• Task statement: Restate every record exactly, with nothing skipped.

Content revision data
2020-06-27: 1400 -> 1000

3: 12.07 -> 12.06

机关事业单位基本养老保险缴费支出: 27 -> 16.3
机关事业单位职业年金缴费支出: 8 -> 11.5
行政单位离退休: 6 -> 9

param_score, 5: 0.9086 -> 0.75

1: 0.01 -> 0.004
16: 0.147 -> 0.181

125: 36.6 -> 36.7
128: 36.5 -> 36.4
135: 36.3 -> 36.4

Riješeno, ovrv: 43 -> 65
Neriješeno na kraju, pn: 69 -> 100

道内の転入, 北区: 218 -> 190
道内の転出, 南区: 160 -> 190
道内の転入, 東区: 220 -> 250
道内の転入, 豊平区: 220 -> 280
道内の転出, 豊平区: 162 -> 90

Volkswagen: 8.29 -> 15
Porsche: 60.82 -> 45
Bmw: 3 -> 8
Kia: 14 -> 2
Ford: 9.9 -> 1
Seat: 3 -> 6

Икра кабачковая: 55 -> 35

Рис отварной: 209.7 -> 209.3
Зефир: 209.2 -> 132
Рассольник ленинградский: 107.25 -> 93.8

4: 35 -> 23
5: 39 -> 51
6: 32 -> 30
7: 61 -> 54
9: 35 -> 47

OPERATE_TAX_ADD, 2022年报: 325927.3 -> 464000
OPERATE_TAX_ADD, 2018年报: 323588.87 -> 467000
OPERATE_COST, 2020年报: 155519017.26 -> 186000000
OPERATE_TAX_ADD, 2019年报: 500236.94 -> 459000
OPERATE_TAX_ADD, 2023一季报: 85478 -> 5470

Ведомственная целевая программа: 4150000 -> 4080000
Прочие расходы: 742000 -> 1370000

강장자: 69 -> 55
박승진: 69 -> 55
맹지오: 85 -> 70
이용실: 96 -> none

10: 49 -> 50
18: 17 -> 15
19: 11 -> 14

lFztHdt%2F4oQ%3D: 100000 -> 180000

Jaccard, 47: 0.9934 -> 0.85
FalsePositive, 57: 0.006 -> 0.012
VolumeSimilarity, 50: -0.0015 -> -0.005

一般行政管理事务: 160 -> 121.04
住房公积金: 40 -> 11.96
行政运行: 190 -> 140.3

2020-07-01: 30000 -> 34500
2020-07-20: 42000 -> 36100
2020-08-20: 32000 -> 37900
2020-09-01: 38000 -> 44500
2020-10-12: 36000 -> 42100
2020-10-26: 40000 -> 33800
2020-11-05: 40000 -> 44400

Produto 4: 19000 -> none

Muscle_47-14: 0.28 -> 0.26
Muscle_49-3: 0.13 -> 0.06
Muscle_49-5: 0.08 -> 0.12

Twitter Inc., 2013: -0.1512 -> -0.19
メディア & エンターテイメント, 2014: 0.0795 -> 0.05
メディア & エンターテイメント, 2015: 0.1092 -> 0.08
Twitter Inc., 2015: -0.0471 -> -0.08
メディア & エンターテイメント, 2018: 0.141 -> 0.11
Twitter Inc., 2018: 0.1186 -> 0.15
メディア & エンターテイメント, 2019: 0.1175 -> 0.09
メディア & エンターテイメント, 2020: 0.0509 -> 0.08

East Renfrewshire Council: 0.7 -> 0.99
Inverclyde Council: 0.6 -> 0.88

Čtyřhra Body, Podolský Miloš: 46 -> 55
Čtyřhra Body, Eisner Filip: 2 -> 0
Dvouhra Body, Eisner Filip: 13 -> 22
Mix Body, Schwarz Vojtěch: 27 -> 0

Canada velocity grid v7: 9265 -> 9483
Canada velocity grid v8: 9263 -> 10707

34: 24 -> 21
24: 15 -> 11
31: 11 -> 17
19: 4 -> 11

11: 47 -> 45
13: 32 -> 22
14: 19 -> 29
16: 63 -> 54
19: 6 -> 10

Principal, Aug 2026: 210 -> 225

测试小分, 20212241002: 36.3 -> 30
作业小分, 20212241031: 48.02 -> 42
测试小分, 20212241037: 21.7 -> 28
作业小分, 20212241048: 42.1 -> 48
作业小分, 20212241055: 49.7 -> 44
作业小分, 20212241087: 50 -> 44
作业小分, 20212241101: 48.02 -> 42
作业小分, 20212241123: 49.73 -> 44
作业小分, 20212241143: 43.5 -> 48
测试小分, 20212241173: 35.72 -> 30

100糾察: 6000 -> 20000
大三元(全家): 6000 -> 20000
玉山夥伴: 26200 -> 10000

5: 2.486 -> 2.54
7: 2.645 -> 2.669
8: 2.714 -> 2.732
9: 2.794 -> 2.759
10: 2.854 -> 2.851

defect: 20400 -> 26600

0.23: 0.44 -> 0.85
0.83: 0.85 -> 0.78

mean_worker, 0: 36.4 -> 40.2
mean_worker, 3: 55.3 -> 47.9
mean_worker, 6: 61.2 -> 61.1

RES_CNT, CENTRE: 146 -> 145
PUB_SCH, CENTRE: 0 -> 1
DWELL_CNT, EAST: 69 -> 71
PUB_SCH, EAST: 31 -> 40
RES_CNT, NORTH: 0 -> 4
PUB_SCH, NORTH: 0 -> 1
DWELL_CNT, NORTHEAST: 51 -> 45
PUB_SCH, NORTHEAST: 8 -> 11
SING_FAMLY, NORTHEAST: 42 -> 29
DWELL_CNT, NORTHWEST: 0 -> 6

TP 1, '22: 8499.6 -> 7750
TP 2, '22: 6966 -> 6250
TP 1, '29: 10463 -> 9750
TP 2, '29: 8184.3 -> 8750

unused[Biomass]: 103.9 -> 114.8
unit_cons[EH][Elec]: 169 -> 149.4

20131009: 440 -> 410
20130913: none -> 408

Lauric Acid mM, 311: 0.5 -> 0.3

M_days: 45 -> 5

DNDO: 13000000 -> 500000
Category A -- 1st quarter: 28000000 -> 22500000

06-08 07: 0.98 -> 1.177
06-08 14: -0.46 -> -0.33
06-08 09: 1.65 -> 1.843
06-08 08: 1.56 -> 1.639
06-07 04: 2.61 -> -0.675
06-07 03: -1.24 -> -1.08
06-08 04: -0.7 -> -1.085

• Your response:
2020-06-27: 1400 -> 1000

3: 12.07 -> 12.06

机关事业单位基本养老保险缴费支出: 27 -> 16.3
机关事业单位职业年金缴费支出: 8 -> 11.5
行政单位离退休: 6 -> 9

param_score, 5: 0.9086 -> 0.75

1: 0.01 -> 0.004
16: 0.147 -> 0.181

125: 36.6 -> 36.7
128: 36.5 -> 36.4
135: 36.3 -> 36.4

Riješeno, ovrv: 43 -> 65
Neriješeno na kraju, pn: 69 -> 100

道内の転入, 北区: 218 -> 190
道内の転出, 南区: 160 -> 190
道内の転入, 東区: 220 -> 250
道内の転入, 豊平区: 220 -> 280
道内の転出, 豊平区: 162 -> 90

Volkswagen: 8.29 -> 15
Porsche: 60.82 -> 45
Bmw: 3 -> 8
Kia: 14 -> 2
Ford: 9.9 -> 1
Seat: 3 -> 6

Икра кабачковая: 55 -> 35

Рис отварной: 209.7 -> 209.3
Зефир: 209.2 -> 132
Рассольник ленинградский: 107.25 -> 93.8

4: 35 -> 23
5: 39 -> 51
6: 32 -> 30
7: 61 -> 54
9: 35 -> 47

OPERATE_TAX_ADD, 2022年报: 325927.3 -> 464000
OPERATE_TAX_ADD, 2018年报: 323588.87 -> 467000
OPERATE_COST, 2020年报: 155519017.26 -> 186000000
OPERATE_TAX_ADD, 2019年报: 500236.94 -> 459000
OPERATE_TAX_ADD, 2023一季报: 85478 -> 5470

Ведомственная целевая программа: 4150000 -> 4080000
Прочие расходы: 742000 -> 1370000

강장자: 69 -> 55
박승진: 69 -> 55
맹지오: 85 -> 70
이용실: 96 -> none

10: 49 -> 50
18: 17 -> 15
19: 11 -> 14

lFztHdt%2F4oQ%3D: 100000 -> 180000

Jaccard, 47: 0.9934 -> 0.85
FalsePositive, 57: 0.006 -> 0.012
VolumeSimilarity, 50: -0.0015 -> -0.005

一般行政管理事务: 160 -> 121.04
住房公积金: 40 -> 11.96
行政运行: 190 -> 140.3

2020-07-01: 30000 -> 34500
2020-07-20: 42000 -> 36100
2020-08-20: 32000 -> 37900
2020-09-01: 38000 -> 44500
2020-10-12: 36000 -> 42100
2020-10-26: 40000 -> 33800
2020-11-05: 40000 -> 44400

Produto 4: 19000 -> none

Muscle_47-14: 0.28 -> 0.26
Muscle_49-3: 0.13 -> 0.06
Muscle_49-5: 0.08 -> 0.12

Twitter Inc., 2013: -0.1512 -> -0.19
メディア & エンターテイメント, 2014: 0.0795 -> 0.05
メディア & エンターテイメント, 2015: 0.1092 -> 0.08
Twitter Inc., 2015: -0.0471 -> -0.08
メディア & エンターテイメント, 2018: 0.141 -> 0.11
Twitter Inc., 2018: 0.1186 -> 0.15
メディア & エンターテイメント, 2019: 0.1175 -> 0.09
メディア & エンターテイメント, 2020: 0.0509 -> 0.08

East Renfrewshire Council: 0.7 -> 0.99
Inverclyde Council: 0.6 -> 0.88

Čtyřhra Body, Podolský Miloš: 46 -> 55
Čtyřhra Body, Eisner Filip: 2 -> 0
Dvouhra Body, Eisner Filip: 13 -> 22
Mix Body, Schwarz Vojtěch: 27 -> 0

Canada velocity grid v7: 9265 -> 9483
Canada velocity grid v8: 9263 -> 10707

34: 24 -> 21
24: 15 -> 11
31: 11 -> 17
19: 4 -> 11

11: 47 -> 45
13: 32 -> 22
14: 19 -> 29
16: 63 -> 54
19: 6 -> 10

Principal, Aug 2026: 210 -> 225

测试小分, 20212241002: 36.3 -> 30
作业小分, 20212241031: 48.02 -> 42
测试小分, 20212241037: 21.7 -> 28
作业小分, 20212241048: 42.1 -> 48
作业小分, 20212241055: 49.7 -> 44
作业小分, 20212241087: 50 -> 44
作业小分, 20212241101: 48.02 -> 42
作业小分, 20212241123: 49.73 -> 44
作业小分, 20212241143: 43.5 -> 48
测试小分, 20212241173: 35.72 -> 30

100糾察: 6000 -> 20000
大三元(全家): 6000 -> 20000
玉山夥伴: 26200 -> 10000

5: 2.486 -> 2.54
7: 2.645 -> 2.669
8: 2.714 -> 2.732
9: 2.794 -> 2.759
10: 2.854 -> 2.851

defect: 20400 -> 26600

0.23: 0.44 -> 0.85
0.83: 0.85 -> 0.78

mean_worker, 0: 36.4 -> 40.2
mean_worker, 3: 55.3 -> 47.9
mean_worker, 6: 61.2 -> 61.1

RES_CNT, CENTRE: 146 -> 145
PUB_SCH, CENTRE: 0 -> 1
DWELL_CNT, EAST: 69 -> 71
PUB_SCH, EAST: 31 -> 40
RES_CNT, NORTH: 0 -> 4
PUB_SCH, NORTH: 0 -> 1
DWELL_CNT, NORTHEAST: 51 -> 45
PUB_SCH, NORTHEAST: 8 -> 11
SING_FAMLY, NORTHEAST: 42 -> 29
DWELL_CNT, NORTHWEST: 0 -> 6

TP 1, '22: 8499.6 -> 7750
TP 2, '22: 6966 -> 6250
TP 1, '29: 10463 -> 9750
TP 2, '29: 8184.3 -> 8750

unused[Biomass]: 103.9 -> 114.8
unit_cons[EH][Elec]: 169 -> 149.4

20131009: 440 -> 410
20130913: none -> 408

Lauric Acid mM, 311: 0.5 -> 0.3

M_days: 45 -> 5

DNDO: 13000000 -> 500000
Category A -- 1st quarter: 28000000 -> 22500000

06-08 07: 0.98 -> 1.177
06-08 14: -0.46 -> -0.33
06-08 09: 1.65 -> 1.843
06-08 08: 1.56 -> 1.639
06-07 04: 2.61 -> -0.675
06-07 03: -1.24 -> -1.08
06-08 04: -0.7 -> -1.085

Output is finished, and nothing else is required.